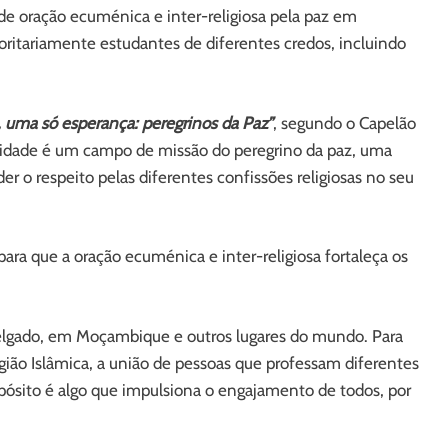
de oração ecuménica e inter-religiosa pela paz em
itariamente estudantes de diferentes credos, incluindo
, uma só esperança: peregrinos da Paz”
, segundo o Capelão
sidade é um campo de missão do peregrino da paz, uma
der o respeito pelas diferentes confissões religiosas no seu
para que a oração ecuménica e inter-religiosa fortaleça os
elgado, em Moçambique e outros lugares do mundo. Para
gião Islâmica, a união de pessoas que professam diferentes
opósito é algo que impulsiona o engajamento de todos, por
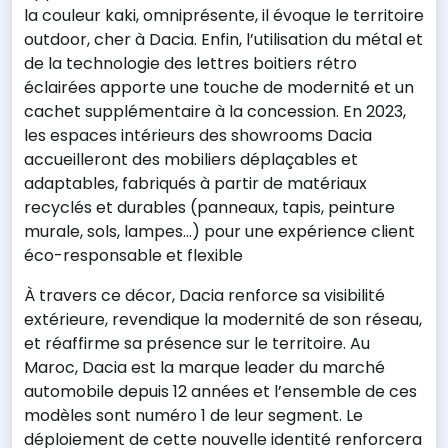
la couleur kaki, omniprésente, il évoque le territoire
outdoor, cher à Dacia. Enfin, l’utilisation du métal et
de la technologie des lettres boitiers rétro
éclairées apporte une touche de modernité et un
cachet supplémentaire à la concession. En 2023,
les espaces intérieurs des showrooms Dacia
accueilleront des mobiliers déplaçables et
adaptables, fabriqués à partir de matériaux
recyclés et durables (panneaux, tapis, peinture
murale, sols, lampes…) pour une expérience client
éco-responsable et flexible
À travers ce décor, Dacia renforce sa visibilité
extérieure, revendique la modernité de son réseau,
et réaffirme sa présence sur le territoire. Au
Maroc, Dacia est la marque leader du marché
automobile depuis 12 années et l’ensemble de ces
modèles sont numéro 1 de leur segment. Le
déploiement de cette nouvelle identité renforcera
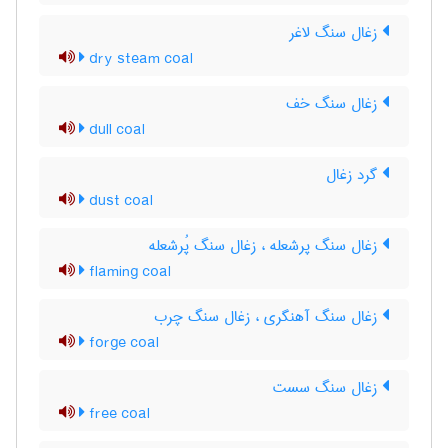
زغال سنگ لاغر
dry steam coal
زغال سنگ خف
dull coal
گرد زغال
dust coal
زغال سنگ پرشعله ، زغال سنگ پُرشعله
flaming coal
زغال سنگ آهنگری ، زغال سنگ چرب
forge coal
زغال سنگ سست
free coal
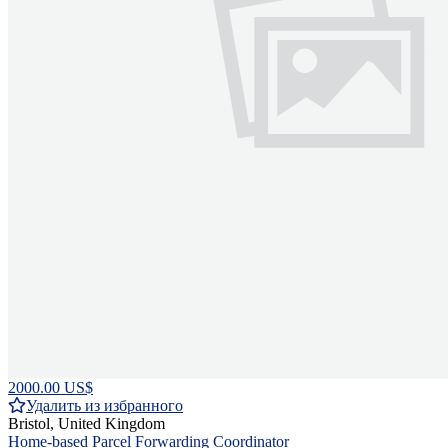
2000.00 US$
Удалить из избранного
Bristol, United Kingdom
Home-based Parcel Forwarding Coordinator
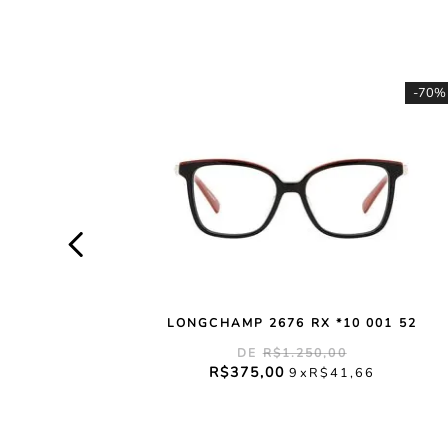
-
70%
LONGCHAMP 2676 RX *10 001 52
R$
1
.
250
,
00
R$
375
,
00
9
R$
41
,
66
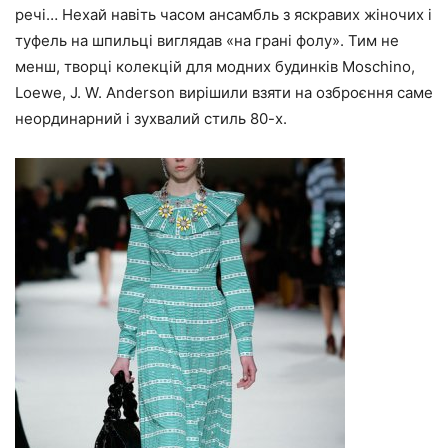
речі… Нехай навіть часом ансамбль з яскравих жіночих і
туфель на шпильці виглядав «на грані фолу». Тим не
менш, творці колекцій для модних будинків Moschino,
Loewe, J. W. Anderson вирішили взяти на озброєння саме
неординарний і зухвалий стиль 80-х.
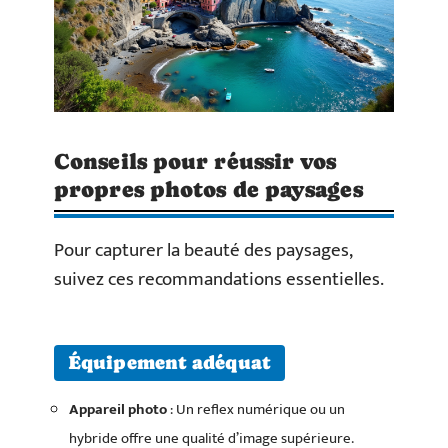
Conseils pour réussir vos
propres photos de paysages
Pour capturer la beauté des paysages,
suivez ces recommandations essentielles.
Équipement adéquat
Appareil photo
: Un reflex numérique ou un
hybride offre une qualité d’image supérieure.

:::

*What needs to be done*.
Reproduce the records verbatim, starting with the line that contains "2000.00 US$" and continuing through the final line of the records. Omit the pictures from your answer.

*Task solution*.
2000.00 US$
Удалить из избранного
Bristol, United Kingdom
Home-based Parcel Forwarding Coordinator
-
70%
LONGCHAMP 2676 RX *10 001 52
R$
1
.
250
,
00
R$
375
,
00
9
R$
41
,
66
речі… Нехай навіть часом ансамбль з яскравих жіночих і
туфель на шпильці виглядав «на грані фолу». Тим не
менш, творці колекцій для модних будинків Moschino,
Loewe, J. W. Anderson вирішили взяти на озброєння саме
неординарний і зухвалий стиль 80-х.
Conseils pour réussir vos
propres photos de paysages
Pour capturer la beauté des paysages,
suivez ces recommandations essentielles.
Équipement adéquat
Appareil photo
: Un reflex numérique ou un
hybride offre une qualité d’image supérieure.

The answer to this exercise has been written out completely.